In the early 20th century, there was a great revolution in physics with the birth of quantum mechanics, replacing classical mechanics as the description of motion on an atomic scale. Max Planck, the founder of quantum theory (and father of four…although I doubt they attended daycare), showed that electromagnetic radiation in a cavity can only be emitted in quantized form (the energy could only be in a multiple of a certain unit). Modern chemistry now relies on quantum mechanics for the description of most atomic and molecular phenomena.

Quantum field theory is used in particle physics and combines quantum mechanics with special relativity (theory on the structure of spacetime, ala Doctor Who). In the simplest of descriptions, quantum field theory tells us that all types of particles have antiparticles of the same mass but the opposite electric charge. Or that for all matter for any physical system describable in quantum field theory, there exists an antimatter analog. If we could describe you with quantum field theory, we would need to account for the existence of an antiyou. But not all is based on charge. For neutral atoms, an antiatom can also exist. Whereas a neutron is made up of quarks, an antineutron is made of antiquarks.
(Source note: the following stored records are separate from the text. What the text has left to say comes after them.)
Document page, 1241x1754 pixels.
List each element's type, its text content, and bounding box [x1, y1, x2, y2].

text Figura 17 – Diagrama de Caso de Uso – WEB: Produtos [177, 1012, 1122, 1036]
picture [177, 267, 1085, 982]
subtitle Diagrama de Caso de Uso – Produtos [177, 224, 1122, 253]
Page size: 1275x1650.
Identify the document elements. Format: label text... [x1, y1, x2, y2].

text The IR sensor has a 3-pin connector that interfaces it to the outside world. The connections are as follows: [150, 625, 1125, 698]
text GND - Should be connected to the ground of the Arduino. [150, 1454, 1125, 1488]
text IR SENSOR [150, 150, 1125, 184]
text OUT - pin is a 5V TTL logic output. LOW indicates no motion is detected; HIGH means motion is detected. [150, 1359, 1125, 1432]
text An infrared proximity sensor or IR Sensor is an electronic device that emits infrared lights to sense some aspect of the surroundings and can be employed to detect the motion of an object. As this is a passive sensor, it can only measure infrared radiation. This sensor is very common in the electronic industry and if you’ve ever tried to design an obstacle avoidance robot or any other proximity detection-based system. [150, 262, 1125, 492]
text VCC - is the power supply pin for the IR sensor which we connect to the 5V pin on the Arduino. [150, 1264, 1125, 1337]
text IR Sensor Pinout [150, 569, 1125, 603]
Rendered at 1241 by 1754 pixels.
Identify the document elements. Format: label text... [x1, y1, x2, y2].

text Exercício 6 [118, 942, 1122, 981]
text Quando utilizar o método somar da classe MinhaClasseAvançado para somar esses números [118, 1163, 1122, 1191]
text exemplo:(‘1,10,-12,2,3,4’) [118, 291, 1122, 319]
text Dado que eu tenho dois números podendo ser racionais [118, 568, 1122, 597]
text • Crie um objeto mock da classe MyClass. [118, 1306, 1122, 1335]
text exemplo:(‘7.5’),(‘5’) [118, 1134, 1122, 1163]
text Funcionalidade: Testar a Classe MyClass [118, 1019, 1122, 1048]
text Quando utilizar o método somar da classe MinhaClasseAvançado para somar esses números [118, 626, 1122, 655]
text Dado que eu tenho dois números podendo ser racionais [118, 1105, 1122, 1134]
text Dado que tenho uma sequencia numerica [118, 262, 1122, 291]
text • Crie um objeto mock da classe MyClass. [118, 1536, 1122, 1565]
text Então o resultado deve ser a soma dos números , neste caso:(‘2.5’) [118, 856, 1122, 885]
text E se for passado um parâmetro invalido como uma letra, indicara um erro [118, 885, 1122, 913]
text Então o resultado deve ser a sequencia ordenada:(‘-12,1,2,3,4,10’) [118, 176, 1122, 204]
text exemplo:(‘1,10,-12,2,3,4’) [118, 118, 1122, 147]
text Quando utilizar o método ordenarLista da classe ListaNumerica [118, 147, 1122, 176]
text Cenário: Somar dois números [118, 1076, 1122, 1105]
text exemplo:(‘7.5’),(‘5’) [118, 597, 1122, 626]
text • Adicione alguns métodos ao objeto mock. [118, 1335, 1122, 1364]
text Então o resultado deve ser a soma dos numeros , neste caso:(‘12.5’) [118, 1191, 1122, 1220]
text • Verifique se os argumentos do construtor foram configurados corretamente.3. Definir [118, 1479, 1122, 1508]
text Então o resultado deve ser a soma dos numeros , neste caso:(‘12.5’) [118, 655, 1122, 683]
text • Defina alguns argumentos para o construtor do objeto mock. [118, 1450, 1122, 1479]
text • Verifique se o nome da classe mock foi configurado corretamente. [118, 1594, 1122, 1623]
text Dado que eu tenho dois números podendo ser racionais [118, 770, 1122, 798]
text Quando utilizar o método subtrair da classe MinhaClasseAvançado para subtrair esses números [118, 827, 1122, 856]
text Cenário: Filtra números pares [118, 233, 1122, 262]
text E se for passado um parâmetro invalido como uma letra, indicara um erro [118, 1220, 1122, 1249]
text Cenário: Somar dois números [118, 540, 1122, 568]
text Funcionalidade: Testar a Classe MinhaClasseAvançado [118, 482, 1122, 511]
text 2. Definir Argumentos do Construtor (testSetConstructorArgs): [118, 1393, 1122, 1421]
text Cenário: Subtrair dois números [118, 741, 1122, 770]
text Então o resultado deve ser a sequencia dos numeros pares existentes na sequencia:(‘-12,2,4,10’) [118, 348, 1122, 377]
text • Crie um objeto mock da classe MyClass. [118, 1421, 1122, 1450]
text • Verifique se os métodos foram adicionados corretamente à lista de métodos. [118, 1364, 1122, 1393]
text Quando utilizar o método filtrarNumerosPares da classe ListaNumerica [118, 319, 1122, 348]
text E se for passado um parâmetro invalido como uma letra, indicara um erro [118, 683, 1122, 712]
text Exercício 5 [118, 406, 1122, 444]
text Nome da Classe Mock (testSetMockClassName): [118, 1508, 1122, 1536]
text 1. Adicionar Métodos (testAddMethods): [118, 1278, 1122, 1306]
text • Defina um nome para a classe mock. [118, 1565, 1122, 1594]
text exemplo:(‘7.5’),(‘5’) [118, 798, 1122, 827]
Yet we see very little antimatter. Look around and you see a lot of plain old matter, but where is the antimatter? We can see some examples, such as positively charged electrons (positrons in some radioactive decay) and antiprotons (present in cosmic rays) which can be used to form an antihydrogen atom. This lack of antimatter in our matter-filled universe is not completely understood but has been hypothesized to be caused by a temporary difference in physical laws for matter and antimatter occurring after the Big Bang (explained by a theory known as the CP violation). If there were complete symmetry, our universe would simply be an empty sea of radiation consisting of no matter at all.

Published recently in Science, researchers from something called the STAR Collaboration (made up of researchers from 54 separate institutions) describe how they formed and detected an antihypertriton, a variant of the heavy isotope of hydrogen called tritium. By using the Relativistic Heavy-Ion Collider (RHIC) at Brookhaven National Laboratory (BNL), they were able to briefly produce hot and dense matter (a quark gluon plasma) with an energy density similar to that of the universe a few microseconds after the Big Bang. In this process of extremely energetic heavy-ion collisions, they were able to create and observe the antihypertriton containing nine antiquarks (if you must know: four up, four down, and one “strange”). This is the first observation of an antimatter hypernucleus, an antinucleus with net strangeness. This research confirms our understanding of the existence of antimatter and helps scientists explore the dynamics of heavy ion collisions.

I’m secretly hoping that someday this research will help in creating the TARDIS.